Birth Name: | Amanda Viola Tester |
Birth Date: | March 15, 1894 |
Birth Place: | Mountain City, Tennessee |
Death Place: | Portland, Oregon |
Education: | Portland Museum Art School |
Known For: | Abstract compositions, portraits, paintings of birds, clowns, still life |
Spouse: | Edmund Snyder |
Amanda Viola Snyder, née Tester, (March 15, 1894 – February 3, 1980) was a contemporary American artist from Portland, Oregon. She produced hundreds of drawings, paintings and woodcuts, and held 32 solo exhibitions.[1]
Snyder was born near Mountain City, Tennessee, the eldest child of William Jefferson Tester and Della Lee (née Hull) Tester. When she was nine years old her family moved to Roseburg, Oregon. Even in elementary school she had an aptitude for art.[2] She married Edmund Snyder on July 16, 1916, and they moved to Portland, Oregon. Their son Eugene was born in 1918.
In 1917 she attended classes at the Portland Museum Art School, and in 1925 Snyder studied portrait painting with English portraitist Sidney Bell.
As a primarily self-taught artist, Snyder developed her own variations of Impressionism and Expressionism. She has been described as "reclusive and dedicated,"[3] working alone in the basement of her home in Portland.
She exhibited in a four woman show in 1954 with Jolan Torak, LaVon Lucas, and LaVerne Krause at Portland's Kharouba Gallery.
She held 32 solo exhibits in her lifetime, and her works are in collections of Jordan Schnitzer Museum of Art, the Portland Art Museum, the Seattle Art Museum,[4] the Hallie Ford Museum of Art, Reed College and the Oregon Historical Society.
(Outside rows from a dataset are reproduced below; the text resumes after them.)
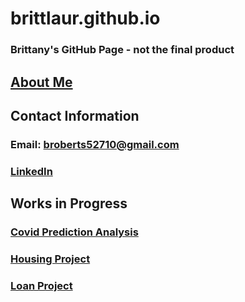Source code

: # brittlaur.github.io

### Brittany's GitHub Page - not the final product

## <a href="https://brittlaur.github.io/about-me.html">About Me</a>

## Contact Information
### Email: broberts52710@gmail.com
### <a href="https://www.linkedin.com/in/brittany-roberts-699905ba/">LinkedIn</a>

## Works in Progress

### <a href="https://brittlaur.github.io/covid-prediction-project.html">Covid Prediction Analysis</a>
### <a href="https://github.com/brittlaur/dsc450-Housing-Project">Housing Project</a>
### <a href="https://github.com/brittlaur.github.io/loan.html">Loan Project</a>
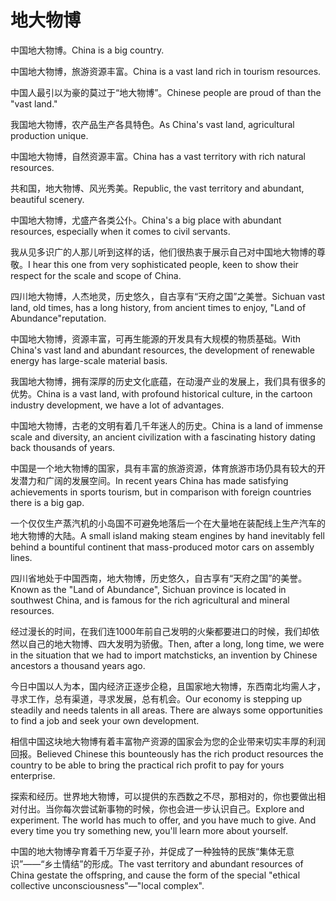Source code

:# 地大物博

<p><span class="chinese">中国地大物博。</span><span class="english">China is a big country.</span></p>

<p><span class="chinese">中国地大物博，旅游资源丰富。</span><span class="english">China is a vast land rich in tourism resources.</span></p>

<p><span class="chinese">中国人最引以为豪的莫过于“地大物博”。</span><span class="english">Chinese people are proud of than the "vast land."</span></p>

<p><span class="chinese">我国地大物博，农产品生产各具特色。</span><span class="english">As China's vast land, agricultural production unique.</span></p>

<p><span class="chinese">中国地大物博，自然资源丰富。</span><span class="english">China has a vast territory with rich natural resources.</span></p>

<p><span class="chinese">共和国，地大物博、风光秀美。</span><span class="english">Republic, the vast territory and abundant, beautiful scenery.</span></p>

<p><span class="chinese">中国地大物博，尤盛产各类公仆。</span><span class="english">China's a big place with abundant resources, especially when it comes to civil servants.</span></p>

<p><span class="chinese">我从见多识广的人那儿听到这样的话，他们很热衷于展示自己对中国地大物博的尊敬。</span><span class="english">I hear this one from very sophisticated people, keen to show their respect for the scale and scope of China.</span></p>

<p><span class="chinese">四川地大物博，人杰地灵，历史悠久，自古享有“天府之国”之美誉。</span><span class="english">Sichuan vast land, old times, has a long history, from ancient times to enjoy, "Land of Abundance"reputation.</span></p>

<p><span class="chinese">中国地大物博，资源丰富，可再生能源的开发具有大规模的物质基础。</span><span class="english">With China's vast land and abundant resources, the development of renewable energy has large-scale material basis.</span></p>

<p><span class="chinese">我国地大物博，拥有深厚的历史文化底蕴，在动漫产业的发展上，我们具有很多的优势。</span><span class="english">China is a vast land, with profound historical culture, in the cartoon industry development, we have a lot of advantages.</span></p>

<p><span class="chinese">中国地大物博，古老的文明有着几千年迷人的历史。</span><span class="english">China is a land of immense scale and diversity, an ancient civilization with a fascinating history dating back thousands of years.</span></p>

<p><span class="chinese">中国是一个地大物博的国家，具有丰富的旅游资源，体育旅游市场仍具有较大的开发潜力和广阔的发展空间。</span><span class="english">In recent years China has made satisfying achievements in sports tourism, but in comparison with foreign countries there is a big gap.</span></p>

<p><span class="chinese">一个仅仅生产蒸汽机的小岛国不可避免地落后一个在大量地在装配线上生产汽车的地大物博的大陆。</span><span class="english">A small island making steam engines by hand inevitably fell behind a bountiful continent that mass-produced motor cars on assembly lines.</span></p>

<p><span class="chinese">四川省地处于中国西南，地大物博，历史悠久，自古享有“天府之国”的美誉。</span><span class="english">Known as the "Land of Abundance", Sichuan province is located in southwest China, and is famous for the rich agricultural and mineral resources.</span></p>

<p><span class="chinese">经过漫长的时间，在我们连1000年前自己发明的火柴都要进口的时候，我们却依然以自己的地大物博、四大发明为骄傲。</span><span class="english">Then, after a long, long time, we were in the situation that we had to import matchsticks, an invention by Chinese ancestors a thousand years ago.</span></p>

<p><span class="chinese">今日中国以人为本，国内经济正逐步企稳，且国家地大物博，东西南北均需人才，寻求工作，总有渠道，寻求发展，总有机会。</span><span class="english">Our economy is stepping up steadily and needs talents in all areas. There are always some opportunities to find a job and seek your own development.</span></p>

<p><span class="chinese">相信中国这块地大物博有着丰富物产资源的国家会为您的企业带来切实丰厚的利润回报。</span><span class="english">Believed Chinese this bounteously has the rich product resources the country to be able to bring the practical rich profit to pay for yours enterprise.</span></p>

<p><span class="chinese">探索和经历。世界地大物博，可以提供的东西数之不尽，那相对的，你也要做出相对付出。当你每次尝试新事物的时候，你也会进一步认识自己。</span><span class="english">Explore and experiment. The world has much to offer, and you have much to give. And every time you try something new, you'll learn more about yourself.</span></p>

<p><span class="chinese">中国的地大物博孕育着千万华夏子孙，并促成了一种独特的民族“集体无意识”——“乡土情结”的形成。</span><span class="english">The vast territory and abundant resources of China gestate the offspring, and cause the form of the special "ethical collective unconsciousness"—"local complex".</span></p>

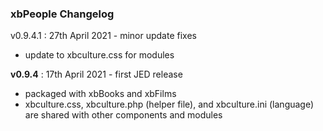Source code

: ### xbPeople Changelog

v0.9.4.1 : 27th April 2021 - minor update fixes 
 - update to xbculture.css for modules

**v0.9.4**   : 17th April 2021 - first JED release
 - packaged with xbBooks and xbFilms
 - xbculture.css, xbculture.php (helper file), and xbculture.ini (language) are shared with other components and modules

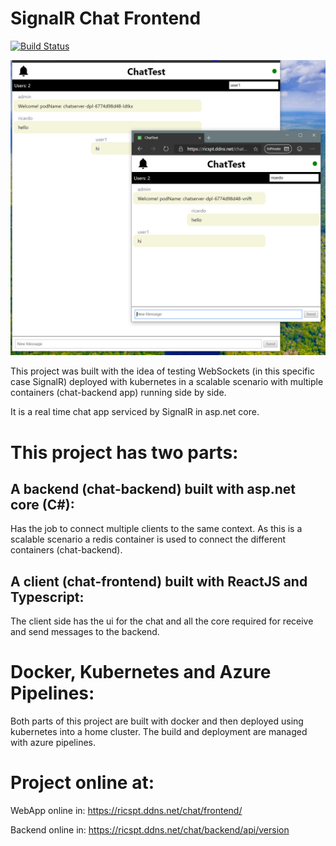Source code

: # SignalR Chat Frontend 

[![Build Status](https://dev.azure.com/ricardosantos9521/chat/_apis/build/status/ricardosantos9521.chat-frontend?branchName=master)](https://dev.azure.com/ricardosantos9521/chat/_build/latest?definitionId=42&branchName=master)

![Image example](images-doc/image.png)

This project was built with the idea of testing WebSockets (in this specific case SignalR) deployed with kubernetes in a scalable scenario with multiple containers (chat-backend app) running side by side.

It is a real time chat app serviced by SignalR in asp.net core.

# This project has two parts:

## A backend (chat-backend) built with asp.net core (C#):
Has the job to connect multiple clients to the same context.
As this is a scalable scenario a redis container is used to connect the different containers (chat-backend). 

## A client (chat-frontend) built with ReactJS and Typescript:
The client side has the ui for the chat and all the core required for receive and send messages to the backend.


# Docker, Kubernetes and Azure Pipelines:

Both parts of this project are built with docker and then deployed using kubernetes into a home cluster. The build and deployment are managed with azure pipelines.

# Project online at:

WebApp online in: https://ricspt.ddns.net/chat/frontend/

Backend online in: https://ricspt.ddns.net/chat/backend/api/version
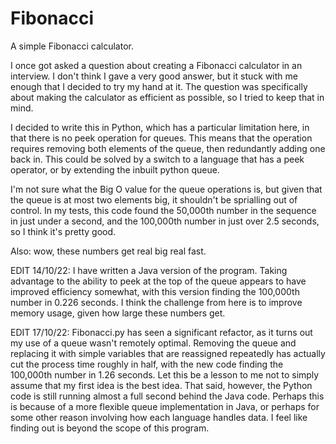 # Fibonacci
A simple Fibonacci calculator.

I once got asked a question about creating a Fibonacci calculator in an interview. I don't think I gave 
a very good answer, but it stuck with me enough that I decided to try my hand at it. The question was 
specifically about making the calculator as efficient as possible, so I tried to keep that in mind.

I decided to write this in Python, which has a particular limitation here, in that there is no peek
operation for queues. This means that the operation requires removing both elements of the queue, then 
redundantly adding one back in. This could be solved by a switch to a language that has a peek operator, 
or by extending the inbuilt python queue.

I'm not sure what the Big O value for the queue operations is, but given that the queue is at most two 
elements big, it shouldn't be sprialling out of control. In my tests, this code found the 50,000th 
number in the sequence in just under a second, and the 100,000th number in just over 2.5 seconds, so I 
think it's pretty good.

Also: wow, these numbers get real big real fast.

EDIT 14/10/22: I have written a Java version of the program. Taking advantage to the ability to peek at
the top of the queue appears to have improved efficiency somewhat, with this version finding the 100,000th
number in 0.226 seconds. I think the challenge from here is to improve memory usage, given how large these
numbers get.

EDIT 17/10/22: Fibonacci.py has seen a significant refactor, as it turns out my use of a queue wasn't
remotely optimal. Removing the queue and replacing it with simple variables that are reassigned repeatedly
has actually cut the process time roughly in half, with the new code finding the 100,000th number in 1.26
seconds. Let this be a lesson to me not to simply assume that my first idea is the best idea. That said,
however, the Python code is still running almost a full second behind the Java code. Perhaps this is 
because of a more flexible queue implementation in Java, or perhaps for some other reason involving how 
each language handles data. I feel like finding out is beyond the scope of this program.
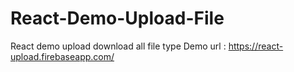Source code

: # React-Demo-Upload-File

React demo upload download all file type
Demo url : https://react-upload.firebaseapp.com/
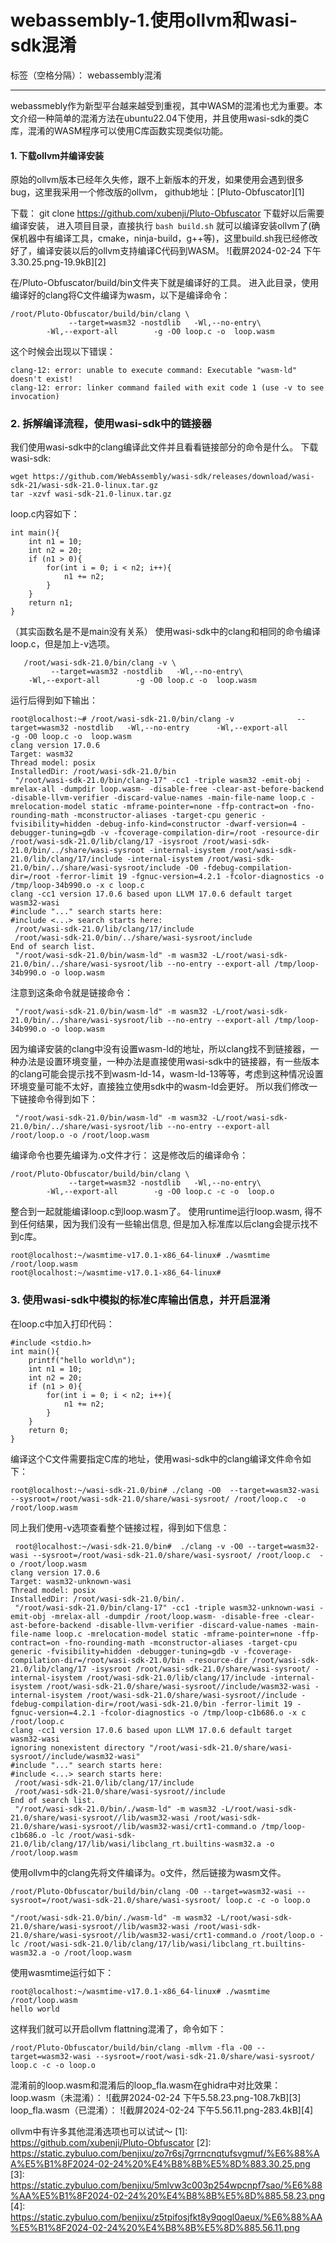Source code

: ﻿# webassembly-1.使用ollvm和wasi-sdk混淆

标签（空格分隔）： webassembly混淆

---
webassmebly作为新型平台越来越受到重视，其中WASM的混淆也尤为重要。本文介绍一种简单的混淆方法在ubuntu22.04下使用，并且使用wasi-sdk的类C库，混淆的WASM程序可以使用C库函数实现类似功能。
#### 1. 下载ollvm并编译安装
原始的ollvm版本已经年久失修，跟不上新版本的开发，如果使用会遇到很多bug，这里我采用一个修改版的ollvm，
github地址：[Pluto-Obfuscator][1]


  下载：
  git clone https://github.com/xubenji/Pluto-Obfuscator
  下载好以后需要编译安装，
  进入项目目录，直接执行
  `bash build.sh`
  就可以编译安装ollvm了(确保机器中有编译工具，cmake，ninja-build，g++等)，这里build.sh我已经修改好了，编译安装以后的ollvm支持编译C代码到WASM。
  ![截屏2024-02-24 下午3.30.25.png-19.9kB][2]


  在/Pluto-Obfuscator/build/bin文件夹下就是编译好的工具。
  进入此目录，使用编译好的clang将C文件编译为wasm，以下是编译命令：

    /root/Pluto-Obfuscator/build/bin/clang \
                 --target=wasm32 -nostdlib   -Wl,--no-entry\
        	-Wl,--export-all        -g -O0 loop.c -o  loop.wasm

  这个时候会出现以下错误：

    clang-12: error: unable to execute command: Executable "wasm-ld" doesn't exist!
    clang-12: error: linker command failed with exit code 1 (use -v to see invocation)

### 2. 拆解编译流程，使用wasi-sdk中的链接器
我们使用wasi-sdk中的clang编译此文件并且看看链接部分的命令是什么。
下载wasi-sdk:

    wget https://github.com/WebAssembly/wasi-sdk/releases/download/wasi-sdk-21/wasi-sdk-21.0-linux.tar.gz
    tar -xzvf wasi-sdk-21.0-linux.tar.gz

loop.c内容如下：

    int main(){
    	int n1 = 10;
    	int n2 = 20;
    	if (n1 > 0){
    		for(int i = 0; i < n2; i++){
    			n1 += n2;
    		}
    	}
    	return n1;
    }
（其实函数名是不是main没有关系）
使用wasi-sdk中的clang和相同的命令编译loop.c，但是加上-v选项。

       /root/wasi-sdk-21.0/bin/clang -v \
             --target=wasm32 -nostdlib   -Wl,--no-entry\
    	-Wl,--export-all        -g -O0 loop.c -o  loop.wasm

运行后得到如下输出：

    root@localhost:~# /root/wasi-sdk-21.0/bin/clang -v              --target=wasm32 -nostdlib   -Wl,--no-entry      -Wl,--export-all        -g -O0 loop.c -o  loop.wasm
    clang version 17.0.6
    Target: wasm32
    Thread model: posix
    InstalledDir: /root/wasi-sdk-21.0/bin
     "/root/wasi-sdk-21.0/bin/clang-17" -cc1 -triple wasm32 -emit-obj -mrelax-all -dumpdir loop.wasm- -disable-free -clear-ast-before-backend -disable-llvm-verifier -discard-value-names -main-file-name loop.c -mrelocation-model static -mframe-pointer=none -ffp-contract=on -fno-rounding-math -mconstructor-aliases -target-cpu generic -fvisibility=hidden -debug-info-kind=constructor -dwarf-version=4 -debugger-tuning=gdb -v -fcoverage-compilation-dir=/root -resource-dir /root/wasi-sdk-21.0/lib/clang/17 -isysroot /root/wasi-sdk-21.0/bin/../share/wasi-sysroot -internal-isystem /root/wasi-sdk-21.0/lib/clang/17/include -internal-isystem /root/wasi-sdk-21.0/bin/../share/wasi-sysroot/include -O0 -fdebug-compilation-dir=/root -ferror-limit 19 -fgnuc-version=4.2.1 -fcolor-diagnostics -o /tmp/loop-34b990.o -x c loop.c
    clang -cc1 version 17.0.6 based upon LLVM 17.0.6 default target wasm32-wasi
    #include "..." search starts here:
    #include <...> search starts here:
     /root/wasi-sdk-21.0/lib/clang/17/include
     /root/wasi-sdk-21.0/bin/../share/wasi-sysroot/include
    End of search list.
     "/root/wasi-sdk-21.0/bin/wasm-ld" -m wasm32 -L/root/wasi-sdk-21.0/bin/../share/wasi-sysroot/lib --no-entry --export-all /tmp/loop-34b990.o -o loop.wasm


 

注意到这条命令就是链接命令：

     "/root/wasi-sdk-21.0/bin/wasm-ld" -m wasm32 -L/root/wasi-sdk-21.0/bin/../share/wasi-sysroot/lib --no-entry --export-all /tmp/loop-34b990.o -o loop.wasm


因为编译安装的clang中没有设置wasm-ld的地址，所以clang找不到链接器，一种办法是设置环境变量，一种办法是直接使用wasi-sdk中的链接器，有一些版本的clang可能会提示找不到wasm-ld-14，wasm-ld-13等等，考虑到这种情况设置环境变量可能不太好，直接独立使用sdk中的wasm-ld会更好。
所以我们修改一下链接命令得到如下：

     "/root/wasi-sdk-21.0/bin/wasm-ld" -m wasm32 -L/root/wasi-sdk-21.0/bin/../share/wasi-sysroot/lib --no-entry --export-all /root/loop.o -o /root/loop.wasm


编译命令也要先编译为.o文件才行：
这是修改后的编译命令：

    /root/Pluto-Obfuscator/build/bin/clang \
                 --target=wasm32 -nostdlib   -Wl,--no-entry\
        	-Wl,--export-all        -g -O0 loop.c -c -o  loop.o

整合到一起就能编译loop.c到loop.wasm了。
使用runtime运行loop.wasm, 得不到任何结果，因为我们没有一些输出信息, 但是加入标准库以后clang会提示找不到c库。

    root@localhost:~/wasmtime-v17.0.1-x86_64-linux# ./wasmtime /root/loop.wasm 
    root@localhost:~/wasmtime-v17.0.1-x86_64-linux# 

### 3. 使用wasi-sdk中模拟的标准C库输出信息，并开启混淆
在loop.c中加入打印代码：

    #include <stdio.h>
    int main(){
        printf("hello world\n");
    	int n1 = 10;
    	int n2 = 20;
    	if (n1 > 0){
    		for(int i = 0; i < n2; i++){
    			n1 += n2;
    		}
    	}
    	return 0;
    }

编译这个C文件需要指定C库的地址，使用wasi-sdk中的clang编译文件命令如下：

    root@localhost:~/wasi-sdk-21.0/bin# ./clang -O0  --target=wasm32-wasi --sysroot=/root/wasi-sdk-21.0/share/wasi-sysroot/ /root/loop.c  -o /root/loop.wasm

同上我们使用-v选项查看整个链接过程，得到如下信息：

     root@localhost:~/wasi-sdk-21.0/bin#  ./clang -v -O0 --target=wasm32-wasi --sysroot=/root/wasi-sdk-21.0/share/wasi-sysroot/ /root/loop.c  -o /root/loop.wasm
    clang version 17.0.6
    Target: wasm32-unknown-wasi
    Thread model: posix
    InstalledDir: /root/wasi-sdk-21.0/bin/.
     "/root/wasi-sdk-21.0/bin/clang-17" -cc1 -triple wasm32-unknown-wasi -emit-obj -mrelax-all -dumpdir /root/loop.wasm- -disable-free -clear-ast-before-backend -disable-llvm-verifier -discard-value-names -main-file-name loop.c -mrelocation-model static -mframe-pointer=none -ffp-contract=on -fno-rounding-math -mconstructor-aliases -target-cpu generic -fvisibility=hidden -debugger-tuning=gdb -v -fcoverage-compilation-dir=/root/wasi-sdk-21.0/bin -resource-dir /root/wasi-sdk-21.0/lib/clang/17 -isysroot /root/wasi-sdk-21.0/share/wasi-sysroot/ -internal-isystem /root/wasi-sdk-21.0/lib/clang/17/include -internal-isystem /root/wasi-sdk-21.0/share/wasi-sysroot//include/wasm32-wasi -internal-isystem /root/wasi-sdk-21.0/share/wasi-sysroot//include -fdebug-compilation-dir=/root/wasi-sdk-21.0/bin -ferror-limit 19 -fgnuc-version=4.2.1 -fcolor-diagnostics -o /tmp/loop-c1b686.o -x c /root/loop.c
    clang -cc1 version 17.0.6 based upon LLVM 17.0.6 default target wasm32-wasi
    ignoring nonexistent directory "/root/wasi-sdk-21.0/share/wasi-sysroot//include/wasm32-wasi"
    #include "..." search starts here:
    #include <...> search starts here:
     /root/wasi-sdk-21.0/lib/clang/17/include
     /root/wasi-sdk-21.0/share/wasi-sysroot//include
    End of search list.
     "/root/wasi-sdk-21.0/bin/./wasm-ld" -m wasm32 -L/root/wasi-sdk-21.0/share/wasi-sysroot//lib/wasm32-wasi /root/wasi-sdk-21.0/share/wasi-sysroot//lib/wasm32-wasi/crt1-command.o /tmp/loop-c1b686.o -lc /root/wasi-sdk-21.0/lib/clang/17/lib/wasi/libclang_rt.builtins-wasm32.a -o /root/loop.wasm

使用ollvm中的clang先将文件编译为。o文件，然后链接为wasm文件。

    /root/Pluto-Obfuscator/build/bin/clang -O0 --target=wasm32-wasi --sysroot=/root/wasi-sdk-21.0/share/wasi-sysroot/ loop.c -c -o loop.o
    
    "/root/wasi-sdk-21.0/bin/./wasm-ld" -m wasm32 -L/root/wasi-sdk-21.0/share/wasi-sysroot//lib/wasm32-wasi /root/wasi-sdk-21.0/share/wasi-sysroot//lib/wasm32-wasi/crt1-command.o /root/loop.o -lc /root/wasi-sdk-21.0/lib/clang/17/lib/wasi/libclang_rt.builtins-wasm32.a -o /root/loop.wasm

使用wasmtime运行如下：

    root@localhost:~/wasmtime-v17.0.1-x86_64-linux# ./wasmtime /root/loop.wasm 
    hello world

这样我们就可以开启ollvm flattning混淆了，命令如下：

    /root/Pluto-Obfuscator/build/bin/clang -mllvm -fla -O0 --target=wasm32-wasi --sysroot=/root/wasi-sdk-21.0/share/wasi-sysroot/ loop.c -c -o loop.o

混淆前的loop.wasm和混淆后的loop_fla.wasm在ghidra中对比效果：
loop.wasm（未混淆）：
![截屏2024-02-24 下午5.58.23.png-108.7kB][3]
loop_fla.wasm（已混淆）：
![截屏2024-02-24 下午5.56.11.png-283.4kB][4]

ollvm中有许多其他混淆选项也可以试试～
  [1]: https://github.com/xubenji/Pluto-Obfuscator
  [2]: https://static.zybuluo.com/benjixu/zo7r6sj7grrncnqtufsvgmuf/%E6%88%AA%E5%B1%8F2024-02-24%20%E4%B8%8B%E5%8D%883.30.25.png
  [3]: https://static.zybuluo.com/benjixu/5mlvw3c003p254wpcnpf7sao/%E6%88%AA%E5%B1%8F2024-02-24%20%E4%B8%8B%E5%8D%885.58.23.png
  [4]: https://static.zybuluo.com/benjixu/z5tpifosjfkt8y9qogl0aeux/%E6%88%AA%E5%B1%8F2024-02-24%20%E4%B8%8B%E5%8D%885.56.11.png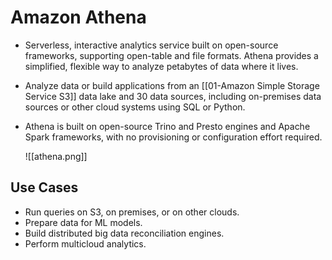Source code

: # Amazon Athena
- Serverless, interactive analytics service built on open-source frameworks, supporting open-table and file formats. Athena provides a simplified, flexible way to analyze petabytes of data where it lives.
- Analyze data or build applications from an [[01-Amazon Simple Storage Service S3]] data lake and 30 data sources, including on-premises data sources or other cloud systems using SQL or Python.
- Athena is built on open-source Trino and Presto engines and Apache Spark frameworks, with no provisioning or configuration effort required.

	![[athena.png]]

## Use Cases
- Run queries on S3, on premises, or on other clouds.
- Prepare data for ML models.
- Build distributed big data reconciliation engines.
- Perform multicloud analytics.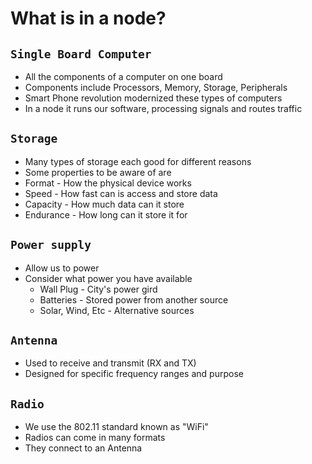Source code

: # What is in a node?

## `Single Board Computer` 
* All the components of a computer on one board
* Components include Processors, Memory, Storage, Peripherals
* Smart Phone revolution modernized these types of computers
* In a node it runs our software, processing signals and routes traffic

## `Storage`
* Many types of storage each good for different reasons
* Some properties to be aware of are 
 * Format - How the physical device works
 * Speed - How fast can is access and store data
 * Capacity - How much data can it store
 * Endurance - How long can it store it for

## `Power supply` 
 * Allow us to power
 * Consider what power you have available
   * Wall Plug - City's power gird
   * Batteries - Stored power from another source
   * Solar, Wind, Etc - Alternative sources
   
## `Antenna`
 * Used to receive and transmit (RX and TX)
 * Designed for specific frequency ranges and purpose

## `Radio` 
 * We use the 802.11 standard known as "WiFi"
 * Radios can come in many formats 
 * They connect to an Antenna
Museum docents Ginny Allen and Jody Klevit describe Snyder's style in Oregon Painters: the First Hundred Years (1859-1959):Allen and Klevit further describe the development of Snyder's style, "Over the years her style changed from realistic through impressionistic to the increasingly abstract." Snyder's landscape work is described in the exhibition notes for the "Picturing Oregon" exhibition of the Portland Art Museum: "Oregon’s leading artists often combined social realism with a modernist appropriation of cubism... Amanda Snyder employed cubist principles and the rain-darkened palette of the Northwest to create powerful geometric landscapes."[5]